SCONE reads standard ACE files. Point aceLibrary at your processed library (ENDF/B, JEFF, JENDL). Tutorial decks that ship in scone-examples/verify/ use SCONE's bundled testLib when SCONE_ACE=IntegrationTestFiles/testLib — swap paths and ZAIDs for production evaluations.

Match nuclide suffixes to the evaluation embedded in your ACE tables. See Materials and Cross Section Data for composition and library notes.

$ export OMP_NUM_THREADS=4

$ ./build/scone.out pin_cell.inp

MPI-capable builds use the same input; see Parallel. Output includes k-effective and tallies; add viz for geometry plots.

Verify syntax and nuclide lists against the official manual before long runs or publication-style results.
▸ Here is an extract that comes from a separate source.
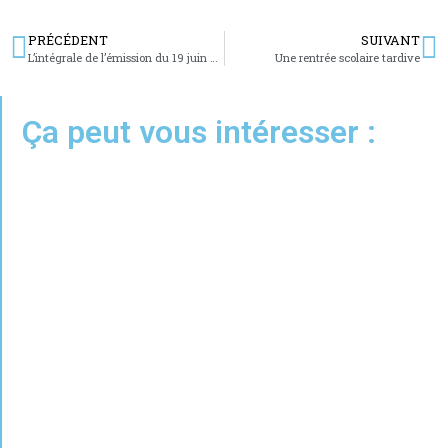
PRÉCÉDENT
SUIVANT
L’intégrale de l’émission du 19 juin 2020
Une rentrée scolaire tardive
Ça peut vous intéresser :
Frequently Asked Questions

How do I get SCONE?
MIT license — clone github.com/CambridgeNuclear/SCONE, build with CMake + gfortran. Details: official documentation. No export-control restrictions on the code.
What nuclear data does SCONE use?
Standard ACE files. Set aceLibrary to your processed library (e.g. JEF311.aceXS from ENDF/B, JEFF, or JENDL).
Is SCONE suitable for production reactor calculations?
SCONE is designed primarily for research and education. It excels at method development and prototyping. For production licensing calculations, established codes like MCNP or Serpent are more appropriate.